Fifty-five years after she was abducted from her family's home in Baghdad by her Muslim neighbor and forced to renounce her Judaism, Hannah Menashe managed to flee Iraq and find her way to one of Israel’s European embassies. Her long, exhausting journey is finally coming to an end these days, as she will soon be reunited with he family in Israel,
who thought her murdered all these years.
Hannah’s fascinating story begins in the 1950s, when her Baghdad-native family – parents and seven siblings – decided to immigrate to Israel. Hannah, already married to a Jewish Iraqi, was also planning to make aliyah, when fate struck: A Muslim neighbor, who was aware of the family’s plans to immigrate, kidnapped the striking Hannah to keep her by his side. Her siblings only have a vague recollection of that horrible day. They went looking for Hannah, they say, but the earth had swallowed her.
Decades passed, the siblings made aliyah and the family expanded, all the while keeping their bitter secret to themselves. Shortly after arriving in Israel, Hannah’s mother died at 37, her heart broken by losing her child.
Six months ago, out of the blue, the family received a surprising phone call. The woman on the other side of the line was Ravit Topol from the Ministry of Interior, with an extraordinary story she was looking to verify.
It turns out Hannah had been forced to become a Muslim and had raised her neighbor’s children for 50 years. No one in the Baghdad neighborhood knew about her secret or her Jewish roots, and she was afraid her husband would kill her if she tried to contact her siblings.
When her husband died a year ago, the now 76-year-old Hannah escaped Baghdad under the guise of being a war refugee. She was able to reach Europe through an Arab country and decided to locate an Israeli embassy.
“I am Jewish, I want to go to Israel,” she said in fluent Arabic and with great excitement. The embassy found it hard to believe her story; but when she named her relatives in Israel, the embassy officials realized the truly incredible nature of the story unfolding before their very eyes and quickly contacted the Ministry of Interior’s population administration.
“What happened? Did they find her?” asked Ephraim Menashe, Hannah’s brother, upon receiving the moving phone call. “We were in shock. Some of us hung up the phone, finding it hard to believe it was real,” Ephraim told Yedioth Ahronoth on Wednesday. “I always kept the faith that one day we would find her, my beloved sister.”

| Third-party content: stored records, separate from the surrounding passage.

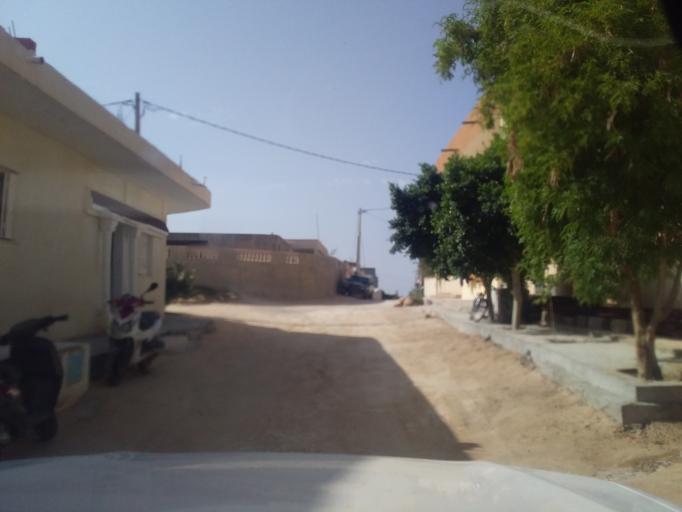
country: TN
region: Qabis
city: Gabes
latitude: 33.6348
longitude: 10.2853
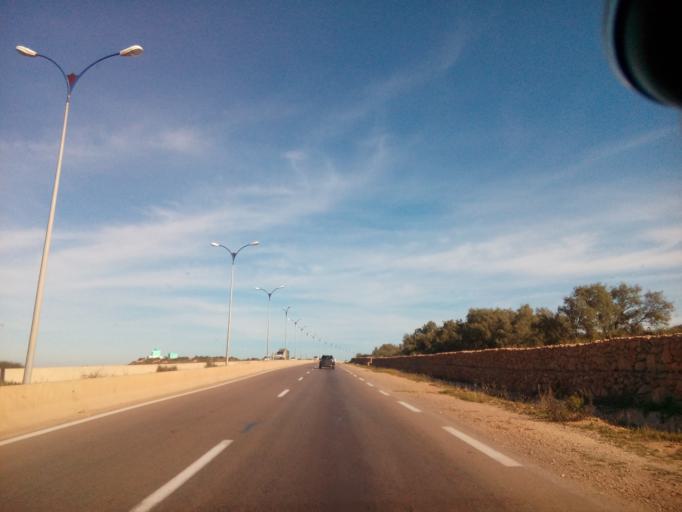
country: DZ
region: Oran
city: Ain el Bya
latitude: 35.7909
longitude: -0.0943
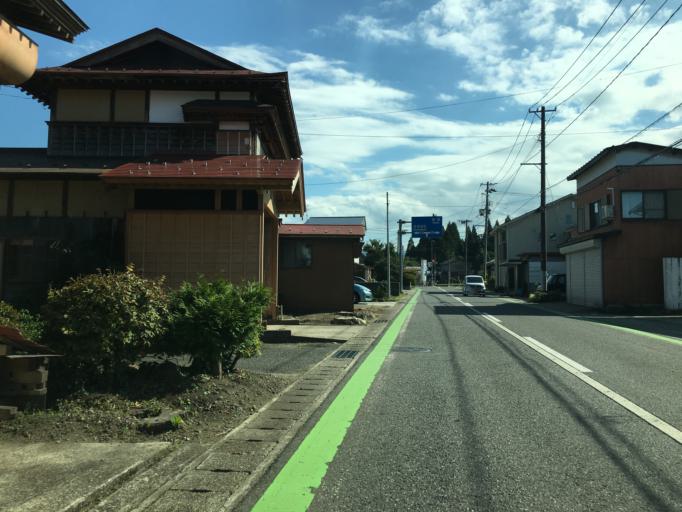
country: JP
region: Niigata
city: Suibara
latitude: 37.6670
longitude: 139.4704
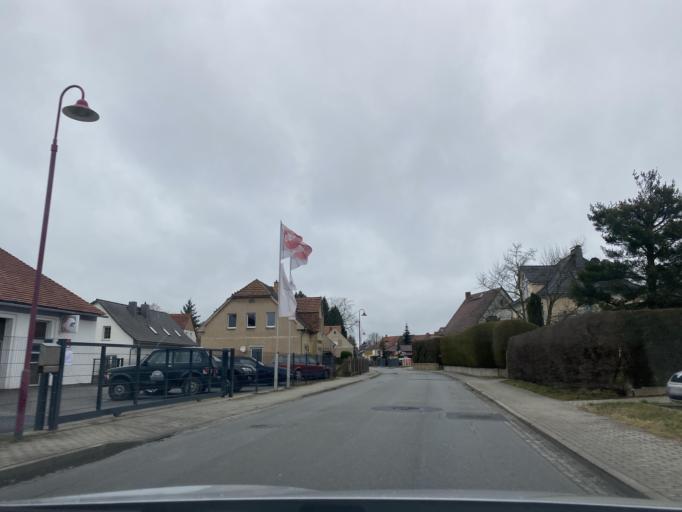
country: DE
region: Saxony
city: Rothenburg
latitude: 51.3342
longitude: 14.9678
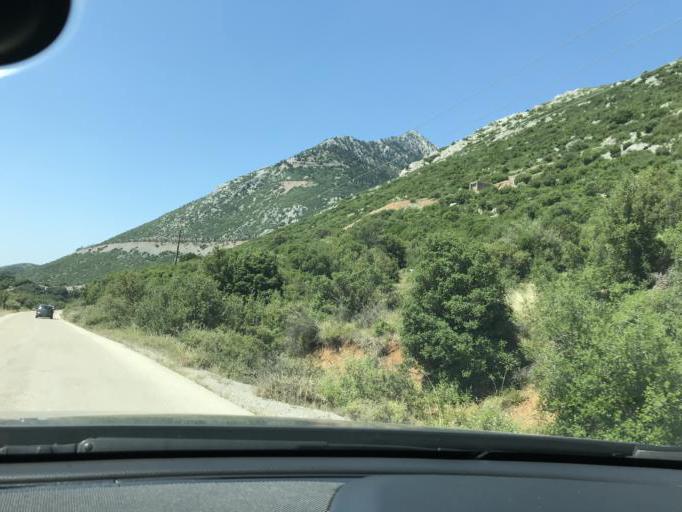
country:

Meanwhile, the Israeli consul of the European city Hannah had arrived at took her into his private residence until she was able to board the plane taking her to Israel.
Hannah will be arriving in Israel shortly, where she will be acknowledged as the long-lost sister of a Jewish family and be granted new immigrant status.
Her relatives gathered late Wednesday at her brother Ephraim’s home in Ramat-Gan. “He hasn’t slept a wink from all the excitement,” his wife said. “My heart is loaded, but I don’t want to say too much right now,” said Ephraim. “I must ask her a questions which only she can answer.”
According to Hannah’s brother, only he knows the true details of her disappearance, since he was her closest sibling. “As soon as we had reached Israel, I decided to return to Iraq to look for her, but it the timing was wrong, and didn't make it there.”
It's hardly an easy task to make up for 55 lost years, her relatives agreed, especially since Hannah’s parents and some of her brothers and sisters have passed away. “It won’t be easy, but we love her and will help her adjust.”